Adobe knows that Microsoft has the power to do some serious damage to its bottom line. The company admits as much in its own candid 10K assessment issued in January 2005:

"The end markets for our software products are intensely and increasingly competitive, and are significantly affected by product introductions and market activities of industry competitors. Microsoft has an electronic form tool called InfoPath included as part of its latest professional Office product that competes with certain aspects of our Intelligent Documents product line.

"Given Microsoft's market dominance, InfoPath, or any new competitive Microsoft product or technology that is bundled as part of its Office product or operating system, could harm our overall Intelligent Documents market opportunity.
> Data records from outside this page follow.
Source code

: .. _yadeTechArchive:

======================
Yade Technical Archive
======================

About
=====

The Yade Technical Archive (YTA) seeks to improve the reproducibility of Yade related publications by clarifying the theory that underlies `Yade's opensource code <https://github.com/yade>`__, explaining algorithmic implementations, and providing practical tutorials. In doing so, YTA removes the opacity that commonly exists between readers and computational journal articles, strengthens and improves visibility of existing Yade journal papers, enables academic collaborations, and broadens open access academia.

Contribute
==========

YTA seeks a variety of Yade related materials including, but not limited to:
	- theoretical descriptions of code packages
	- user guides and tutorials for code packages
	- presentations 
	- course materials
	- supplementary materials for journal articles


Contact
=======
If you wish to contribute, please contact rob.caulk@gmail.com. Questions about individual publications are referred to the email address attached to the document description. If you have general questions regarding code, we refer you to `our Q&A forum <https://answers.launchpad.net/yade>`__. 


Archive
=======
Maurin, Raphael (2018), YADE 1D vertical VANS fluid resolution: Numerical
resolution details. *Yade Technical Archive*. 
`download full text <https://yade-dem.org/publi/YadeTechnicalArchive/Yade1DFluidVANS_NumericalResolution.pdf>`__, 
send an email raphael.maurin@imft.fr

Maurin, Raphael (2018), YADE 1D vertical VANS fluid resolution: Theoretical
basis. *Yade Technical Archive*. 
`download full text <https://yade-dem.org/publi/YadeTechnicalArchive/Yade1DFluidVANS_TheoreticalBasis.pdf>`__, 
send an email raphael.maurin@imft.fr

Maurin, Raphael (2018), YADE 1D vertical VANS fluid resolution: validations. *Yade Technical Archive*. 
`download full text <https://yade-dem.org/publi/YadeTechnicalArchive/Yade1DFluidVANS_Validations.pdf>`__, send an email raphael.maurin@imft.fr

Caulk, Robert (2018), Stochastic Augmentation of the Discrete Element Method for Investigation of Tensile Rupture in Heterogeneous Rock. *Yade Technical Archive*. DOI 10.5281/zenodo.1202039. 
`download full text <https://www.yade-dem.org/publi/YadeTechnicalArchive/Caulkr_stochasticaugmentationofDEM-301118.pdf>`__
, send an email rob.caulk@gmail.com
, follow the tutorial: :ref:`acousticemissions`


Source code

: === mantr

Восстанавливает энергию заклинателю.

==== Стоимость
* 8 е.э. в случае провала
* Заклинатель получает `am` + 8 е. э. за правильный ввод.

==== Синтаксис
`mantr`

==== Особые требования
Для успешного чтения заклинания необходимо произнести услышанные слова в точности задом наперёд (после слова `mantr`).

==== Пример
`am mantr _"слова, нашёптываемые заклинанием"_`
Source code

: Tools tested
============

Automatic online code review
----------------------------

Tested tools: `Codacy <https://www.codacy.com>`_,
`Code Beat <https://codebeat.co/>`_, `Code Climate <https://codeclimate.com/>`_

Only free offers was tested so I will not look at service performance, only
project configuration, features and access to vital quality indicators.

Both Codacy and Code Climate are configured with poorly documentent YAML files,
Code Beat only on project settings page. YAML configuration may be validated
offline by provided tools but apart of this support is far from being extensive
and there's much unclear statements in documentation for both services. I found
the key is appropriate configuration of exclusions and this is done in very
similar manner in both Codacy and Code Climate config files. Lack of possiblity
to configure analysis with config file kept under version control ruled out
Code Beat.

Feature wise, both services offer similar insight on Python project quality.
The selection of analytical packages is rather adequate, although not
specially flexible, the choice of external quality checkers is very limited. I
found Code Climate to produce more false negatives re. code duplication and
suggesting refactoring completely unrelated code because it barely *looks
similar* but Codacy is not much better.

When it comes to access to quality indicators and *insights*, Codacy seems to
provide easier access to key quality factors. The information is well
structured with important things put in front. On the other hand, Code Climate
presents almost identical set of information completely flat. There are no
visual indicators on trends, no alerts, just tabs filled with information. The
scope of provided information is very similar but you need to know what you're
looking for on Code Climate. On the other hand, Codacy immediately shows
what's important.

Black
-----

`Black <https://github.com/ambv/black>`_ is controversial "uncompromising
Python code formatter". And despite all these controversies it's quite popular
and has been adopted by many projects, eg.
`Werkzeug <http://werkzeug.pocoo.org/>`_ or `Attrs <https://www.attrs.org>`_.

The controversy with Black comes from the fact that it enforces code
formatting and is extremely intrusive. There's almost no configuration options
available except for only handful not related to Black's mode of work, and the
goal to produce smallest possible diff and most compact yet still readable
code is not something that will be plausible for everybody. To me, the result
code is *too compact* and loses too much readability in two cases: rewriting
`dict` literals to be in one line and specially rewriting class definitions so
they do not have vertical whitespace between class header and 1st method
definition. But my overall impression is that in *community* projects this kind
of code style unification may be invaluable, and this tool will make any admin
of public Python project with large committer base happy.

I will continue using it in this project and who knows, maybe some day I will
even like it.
In addition, Microsoft is developing the next generation of its Windows operating system, code-named Longhorn. It is anticipated that Microsoft will add new electronic document capabilities to Longhorn, providing additional competition to our Intelligent Documents products and solutions."

Clearly, Adobe management has no illusions. This is why I feel Adobe is playing Possum Poker.
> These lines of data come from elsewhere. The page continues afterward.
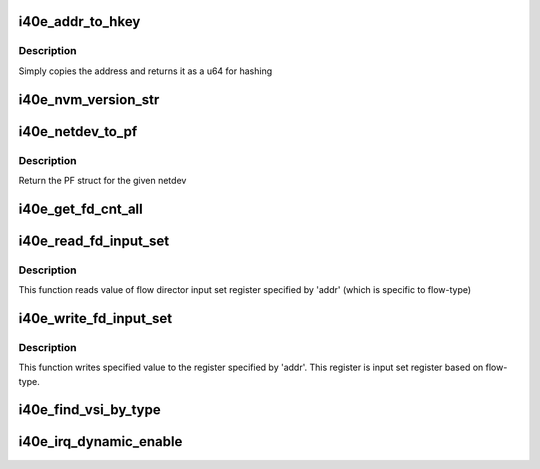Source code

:.. -*- coding: utf-8; mode: rst -*-
.. src-file: drivers/net/ethernet/intel/i40e/i40e.h

.. _`i40e_addr_to_hkey`:

i40e_addr_to_hkey
=================

.. c:function:: u64 i40e_addr_to_hkey(const u8 *macaddr)

    Convert a 6-byte MAC Address to a u64 hash key

    :param const u8 \*macaddr:
        the MAC Address as the base key

.. _`i40e_addr_to_hkey.description`:

Description
-----------

Simply copies the address and returns it as a u64 for hashing

.. _`i40e_nvm_version_str`:

i40e_nvm_version_str
====================

.. c:function:: char *i40e_nvm_version_str(struct i40e_hw *hw)

    format the NVM version strings

    :param struct i40e_hw \*hw:
        ptr to the hardware info

.. _`i40e_netdev_to_pf`:

i40e_netdev_to_pf
=================

.. c:function:: struct i40e_pf *i40e_netdev_to_pf(struct net_device *netdev)

    Retrieve the PF struct for given netdev

    :param struct net_device \*netdev:
        the corresponding netdev

.. _`i40e_netdev_to_pf.description`:

Description
-----------

Return the PF struct for the given netdev

.. _`i40e_get_fd_cnt_all`:

i40e_get_fd_cnt_all
===================

.. c:function:: int i40e_get_fd_cnt_all(struct i40e_pf *pf)

    get the total FD filter space available

    :param struct i40e_pf \*pf:
        pointer to the PF struct

.. _`i40e_read_fd_input_set`:

i40e_read_fd_input_set
======================

.. c:function:: u64 i40e_read_fd_input_set(struct i40e_pf *pf, u16 addr)

    reads value of flow director input set register

    :param struct i40e_pf \*pf:
        pointer to the PF struct

    :param u16 addr:
        register addr

.. _`i40e_read_fd_input_set.description`:

Description
-----------

This function reads value of flow director input set register
specified by 'addr' (which is specific to flow-type)

.. _`i40e_write_fd_input_set`:

i40e_write_fd_input_set
=======================

.. c:function:: void i40e_write_fd_input_set(struct i40e_pf *pf, u16 addr, u64 val)

    writes value into flow director input set register

    :param struct i40e_pf \*pf:
        pointer to the PF struct

    :param u16 addr:
        register addr

    :param u64 val:
        value to be written

.. _`i40e_write_fd_input_set.description`:

Description
-----------

This function writes specified value to the register specified by 'addr'.
This register is input set register based on flow-type.

.. _`i40e_find_vsi_by_type`:

i40e_find_vsi_by_type
=====================

.. c:function:: struct i40e_vsi *i40e_find_vsi_by_type(struct i40e_pf *pf, u16 type)

    Find and return Flow Director VSI

    :param struct i40e_pf \*pf:
        PF to search for VSI

    :param u16 type:
        Value indicating type of VSI we are looking for

.. _`i40e_irq_dynamic_enable`:

i40e_irq_dynamic_enable
=======================

.. c:function:: void i40e_irq_dynamic_enable(struct i40e_vsi *vsi, int vector)

    Enable default interrupt generation settings

    :param struct i40e_vsi \*vsi:
        pointer to a vsi

    :param int vector:
        enable a particular Hw Interrupt vector, without base_vector

.. This file was automatic generated / don't edit.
Adobe is not aggressively capitalizing on its strong PDF container position. The company is preferentially meeting the needs of the dominant players in each segment of the Adobe target markets and not aggressively pursuing a desktop Linux strategy which might rile strategic competitors Microsoft and Apple Computer Inc.

Meanwhile Adobe is working hard to rationalize and consolidate the new Intelligent Documents acquisitions and technologies upon which it is basing its PDF (or now, XDP) container technology. The container looks pretty solid. And the market seems to think that the overall Adobe strategy is sound and that the drop from 42-percent growth in 2003 to 22 percent in 2004 of the Intelligent Documents division (which contributes a third of Adobe's total revenues) was an anomaly.

But if I'm wrong and Adobe isn't being strategically cagey—and, instead, is simply following a long line of ISVs who've been masochistically loyal to Microsoft—then Adobe's in for some serious hurt.